XML/XHTML/HTML differences, bugs... and howto

Discussion in 'Python' started by Andrew Robinson, Jan 23, 2013.

  1. Good day :),

    I've been exploring XML parsers in python; particularly:
    xml.etree.cElementTree; and I'm trying to figure out how to do it
    incrementally, for very large XML files -- although I don't think the
    problems are restricted to incremental parsing.

    First problem:
    I've come across an issue where etree silently drops text without
    telling me; and separate.

    I am under the impression that XHTML is a subset of XML (eg:defined
    tags), and that once an HTML file is converted to XHTML, the body of the
    document can be handled entirely as XML.

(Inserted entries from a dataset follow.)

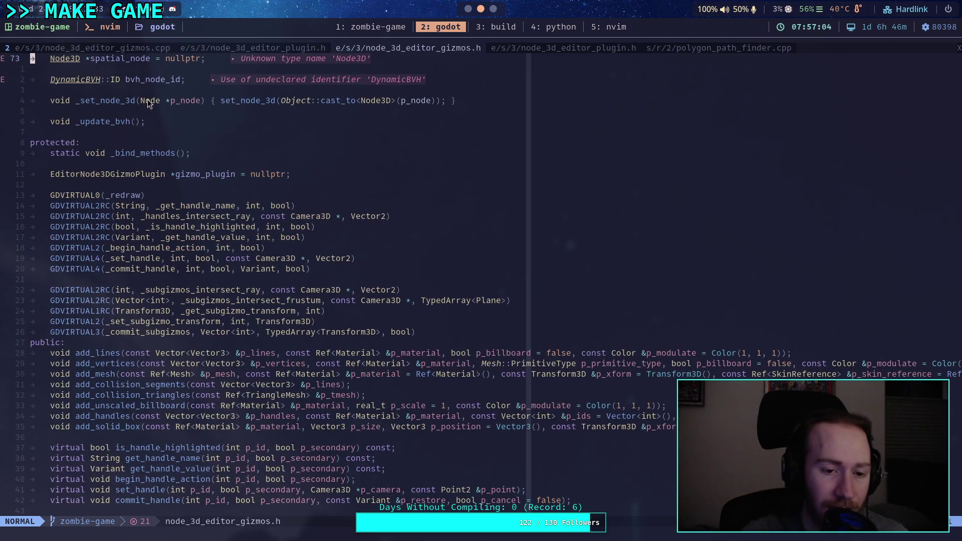
scroll(221, 223, down, 13)
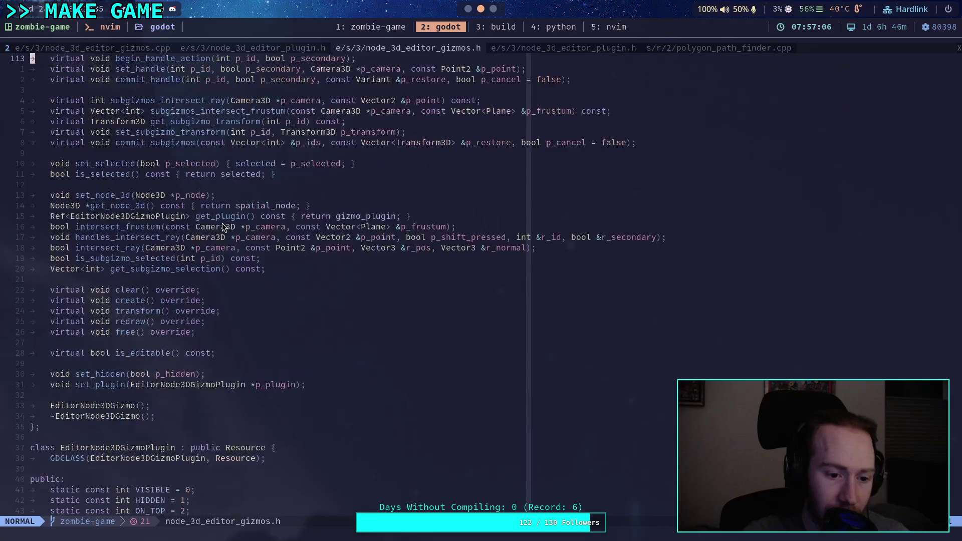
scroll(221, 224, up, 15)
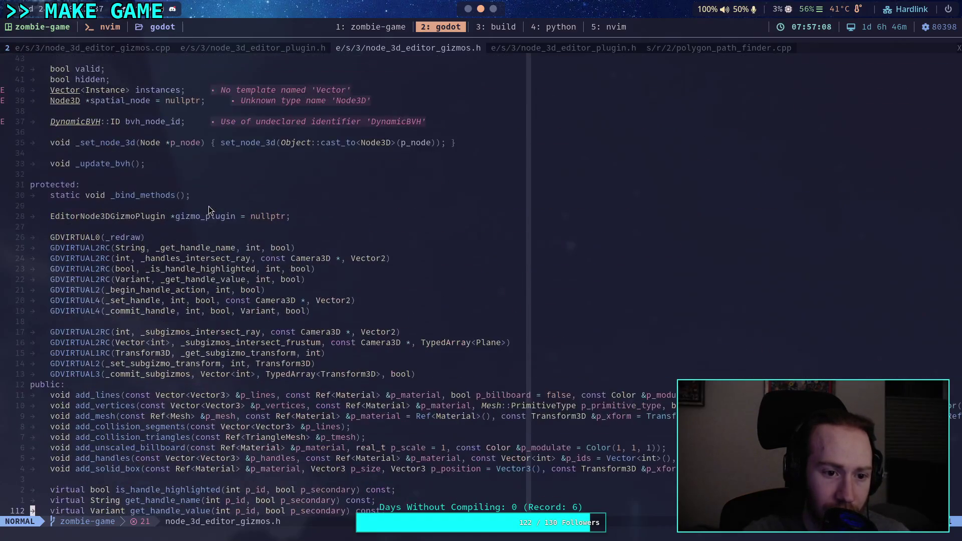
click(101, 45)
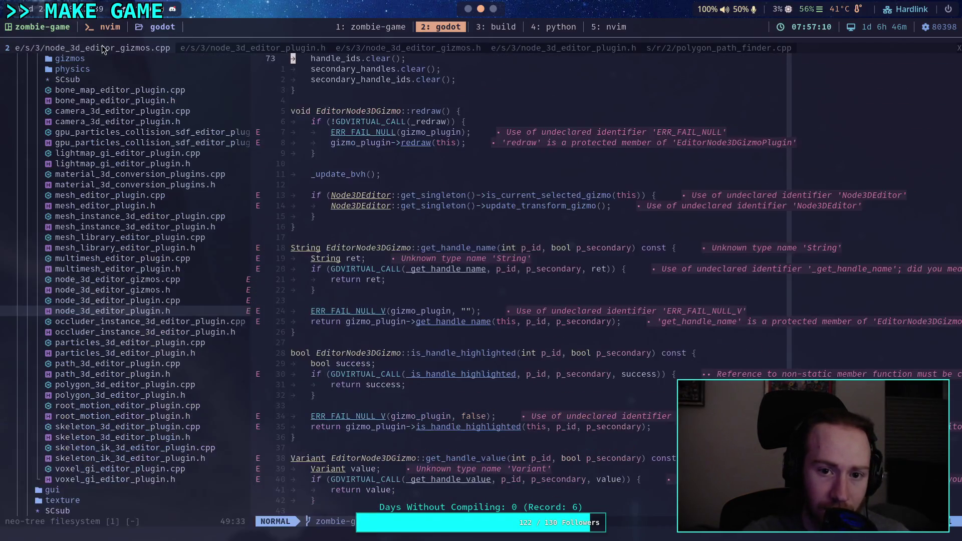
text(/g)
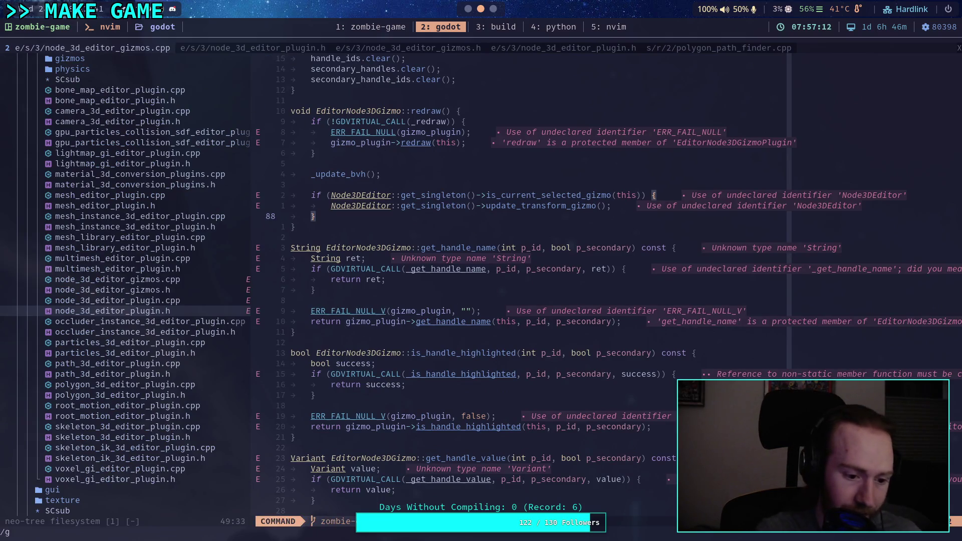
text(izmo_pl)
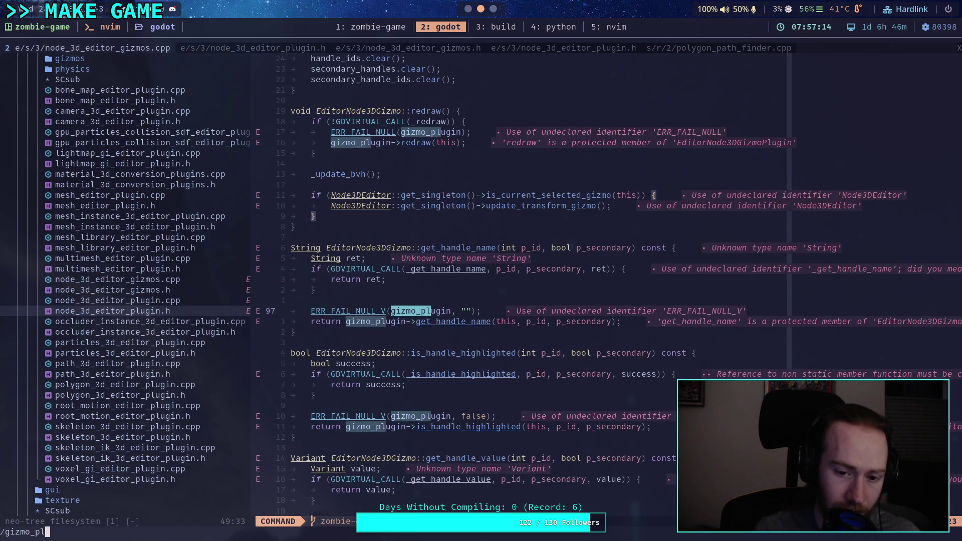
text(ugin =)
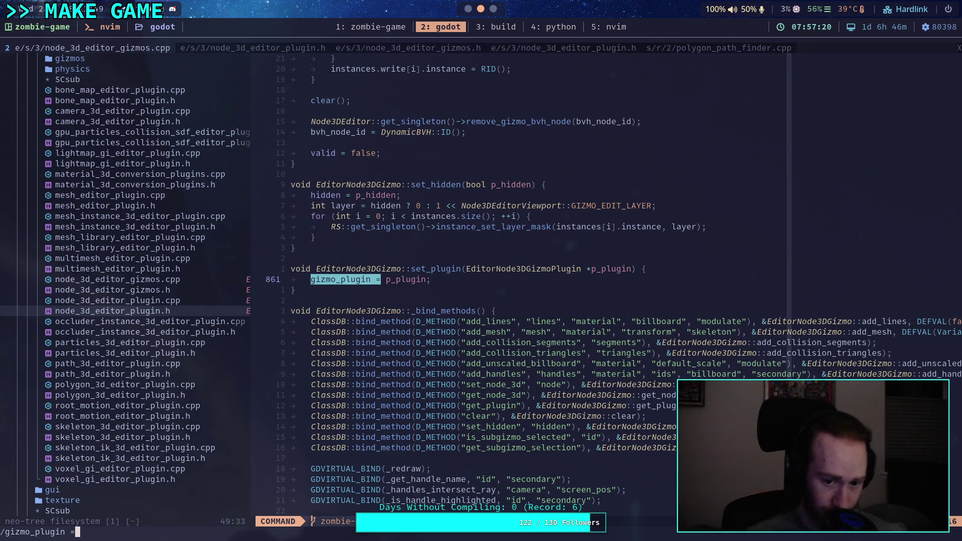
key(BackSpace)
key(BackSpace)
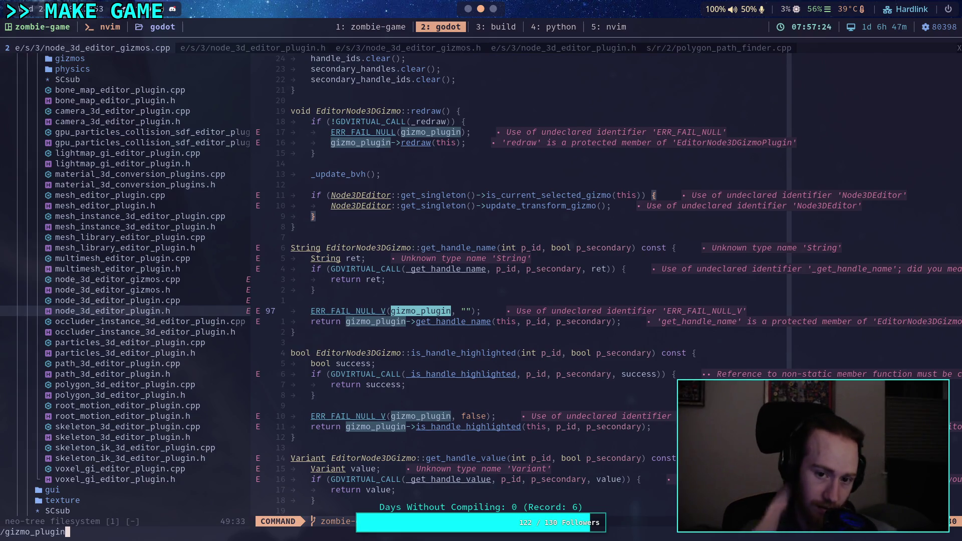
key(Return)
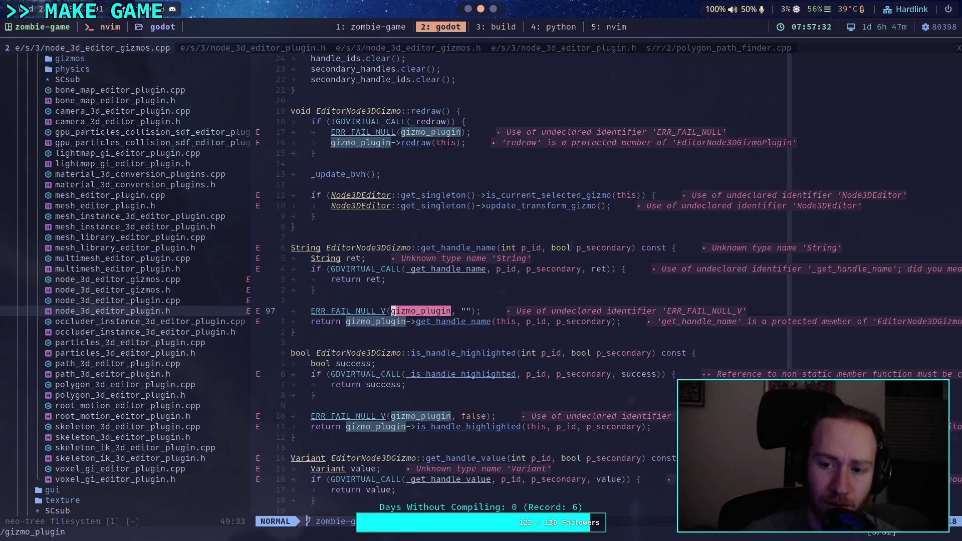
double_click(529, 207)
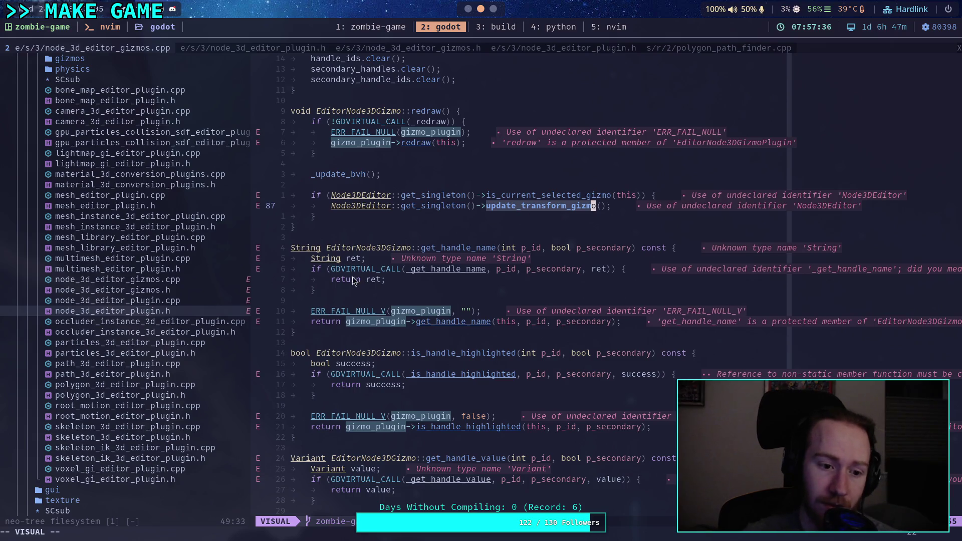
scroll(176, 280, up, 4)
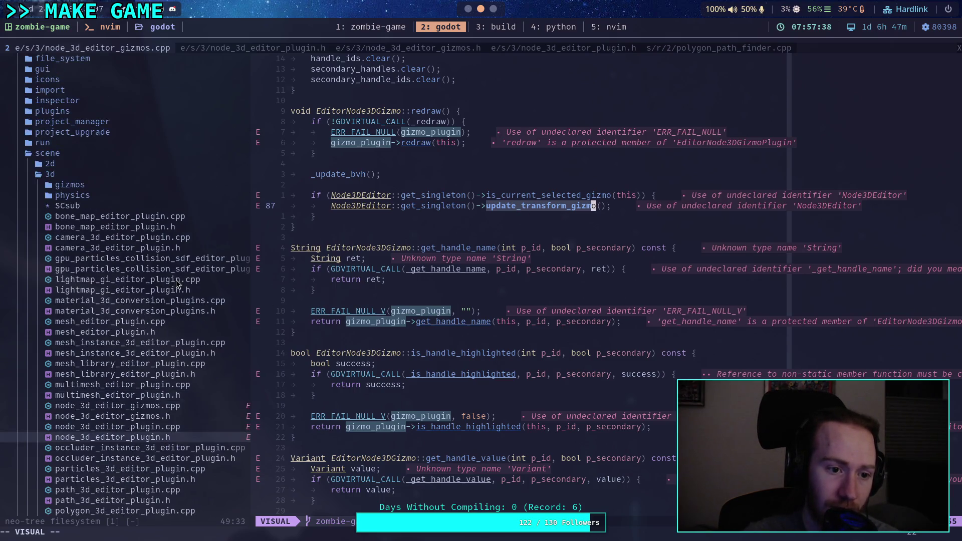
scroll(138, 261, down, 18)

    If I convert a (partial/contrived) html file like:

    <html>
    <div>
    <p> This is example <b>bold</b> text.
    </div>
    </html>

    to XHTML, I might do --right or wrong-- (1):

    <html>
    <div>
    <p /> This is example <b>bold</b> text.
    </div>
    </html>

    or, alternate difference: (2): "<p> This is example <b>bold</b> text. </p>"

    But, when I parse with etree, in example (1) both "This is an example"
    and "text." are dropped;
    The missing text is part of the start, or end event tags, in the
    incrementally parsed method.

    Likewise: In example (2), only "text" gets dropped.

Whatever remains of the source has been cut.